Before / After Example
Input JSON:
{
"name": "my-app",
"version": "1.0.0",
"dependencies": {
"express": "^4.18.0",
"dotenv": "^16.0.0"
},
"scripts": {
"start": "node index.js",
"test": "jest --coverage"
}
}Output YAML:
name: my-app
version: 1.0.0
dependencies:
express: ^4.18.0
dotenv: ^16.0.0
scripts:
start: node index.js
test: jest --coverageCommon Use Cases
- Kubernetes manifest authoring. You prototype a deployment spec as a JSON object in code, then convert it to YAML for
kubectl apply. - Helm chart values. Helm values files are YAML. If your CI pipeline generates values as JSON, converting to YAML produces a file that
helm install -faccepts directly. - Docker Compose from API output.
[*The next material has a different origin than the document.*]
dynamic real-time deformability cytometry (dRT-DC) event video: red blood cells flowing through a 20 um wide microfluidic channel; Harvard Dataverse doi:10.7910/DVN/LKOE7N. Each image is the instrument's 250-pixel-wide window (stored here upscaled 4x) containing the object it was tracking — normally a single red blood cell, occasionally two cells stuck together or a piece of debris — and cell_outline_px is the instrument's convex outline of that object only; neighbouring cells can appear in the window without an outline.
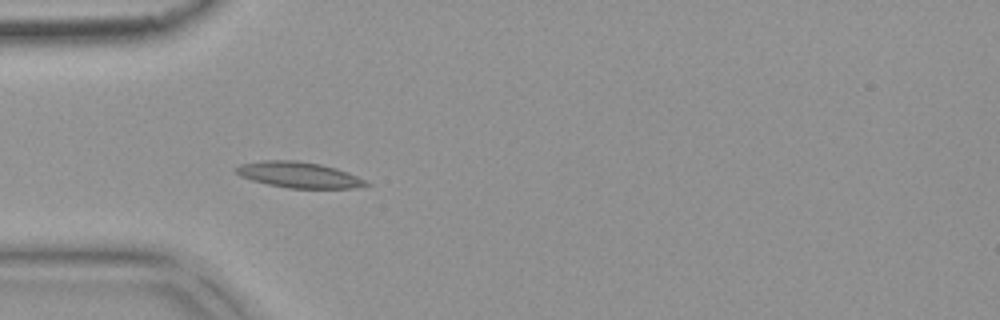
{"species": "common noctule bat (a hibernating species)", "species_latin": "Nyctalus noctula", "temperature_condition": "warm", "stored_images_in_passage": 35, "camera_frame_rate_fps": 3000, "um_per_image_px": 0.085, "animal": {"sex": "female", "body_mass_g": 18.4}, "frame": {"image": 1, "passage_image": 6, "time_ms": 1.667, "image_size_px": [1000, 320], "cell_outline_px": [[372, 184], [356, 188], [288, 188], [268, 184], [252, 180], [240, 176], [232, 168], [240, 164], [264, 160], [296, 160], [320, 164], [336, 168], [348, 172]], "centroid_in_image_um": [25.38, 14.86], "position_along_channel_um": 59.6, "area_um2": 19.59}}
You fetch service configuration from a REST endpoint as JSON and need a docker-compose.yml to spin up the stack locally.
- Readable configuration sharing. YAML's comment support and clean formatting make it better suited for config files that multiple team members edit. Converting JSON to YAML before checking it into a repo makes code reviews easier.
Options and Configuration
| Option | Default | What It Does |
|---|---|---|
| Indent width | 2 spaces | Number of spaces per indentation level. YAML convention is 2, but some projects use 4. |
| Style | Block | Block style uses indentation (standard YAML). Flow style uses braces and brackets (JSON-like, compact). |
| Line width | 80 | Maximum line width before long strings are folded onto multiple lines. |
| Quote strings | Only when needed | Forces all string values to be quoted. Useful when values could be misinterpreted as booleans or numbers (e.g., yes, 3.14). |
Frequently Asked Questions
- Will Convertee add comments to the YAML output?
- Automatic comment generation is not supported, since JSON has no comment equivalent. The output is clean YAML that you can annotate manually afterward.
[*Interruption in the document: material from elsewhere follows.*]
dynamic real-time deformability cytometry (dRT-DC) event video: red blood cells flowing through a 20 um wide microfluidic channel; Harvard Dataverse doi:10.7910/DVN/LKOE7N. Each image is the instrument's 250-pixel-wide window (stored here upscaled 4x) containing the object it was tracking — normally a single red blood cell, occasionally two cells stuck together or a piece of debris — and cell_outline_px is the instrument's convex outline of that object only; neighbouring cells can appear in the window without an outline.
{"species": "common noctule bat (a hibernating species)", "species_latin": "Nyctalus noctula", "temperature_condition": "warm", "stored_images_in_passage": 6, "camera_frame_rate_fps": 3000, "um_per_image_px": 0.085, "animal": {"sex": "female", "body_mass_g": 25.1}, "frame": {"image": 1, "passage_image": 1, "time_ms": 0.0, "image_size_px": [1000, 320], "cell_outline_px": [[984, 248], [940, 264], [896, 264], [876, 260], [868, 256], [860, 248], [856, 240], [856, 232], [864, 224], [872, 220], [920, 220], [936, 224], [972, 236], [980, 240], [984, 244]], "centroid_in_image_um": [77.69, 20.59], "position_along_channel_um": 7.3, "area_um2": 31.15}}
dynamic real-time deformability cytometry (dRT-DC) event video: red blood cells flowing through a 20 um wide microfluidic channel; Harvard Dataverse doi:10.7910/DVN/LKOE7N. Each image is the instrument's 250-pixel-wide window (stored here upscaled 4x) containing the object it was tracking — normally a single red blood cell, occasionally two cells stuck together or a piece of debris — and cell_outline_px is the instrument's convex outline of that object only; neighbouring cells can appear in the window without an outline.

- How does Convertee handle ambiguous YAML values like 'yes' or 'no'?
- String values that YAML might interpret as booleans (yes, no, true, false, on, off) are automatically quoted in the output to preserve their original string type.
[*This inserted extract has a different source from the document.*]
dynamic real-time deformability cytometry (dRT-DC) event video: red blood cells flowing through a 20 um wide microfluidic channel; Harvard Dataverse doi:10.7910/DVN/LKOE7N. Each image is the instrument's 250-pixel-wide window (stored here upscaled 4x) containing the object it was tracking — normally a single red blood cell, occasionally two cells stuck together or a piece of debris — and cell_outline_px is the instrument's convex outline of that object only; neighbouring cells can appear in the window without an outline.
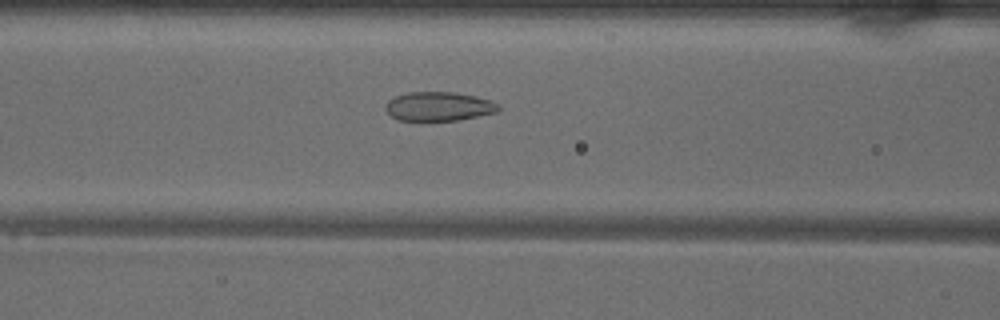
{"species": "common noctule bat (a hibernating species)", "species_latin": "Nyctalus noctula", "temperature_condition": "warm", "stored_images_in_passage": 44, "camera_frame_rate_fps": 3000, "um_per_image_px": 0.085, "animal": {"sex": "male", "body_mass_g": 18.8}, "frame": {"image": 1, "passage_image": 14, "time_ms": 4.333, "image_size_px": [1000, 320], "cell_outline_px": [[500, 108], [496, 112], [460, 120], [396, 120], [384, 108], [388, 100], [396, 96], [408, 92], [456, 92], [476, 96], [492, 100], [500, 104]], "centroid_in_image_um": [37.32, 9.03], "position_along_channel_um": 129.3, "area_um2": 19.19}}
- Can I choose between block and flow style?
- Yes. Block style (the default) uses indentation for structure. Flow style uses braces and brackets, similar to JSON but without mandatory quoting.
- Does this work with deeply nested JSON?
- Yes. Convertee handles arbitrary nesting depth. Each level of nesting maps to one additional level of indentation in the YAML output.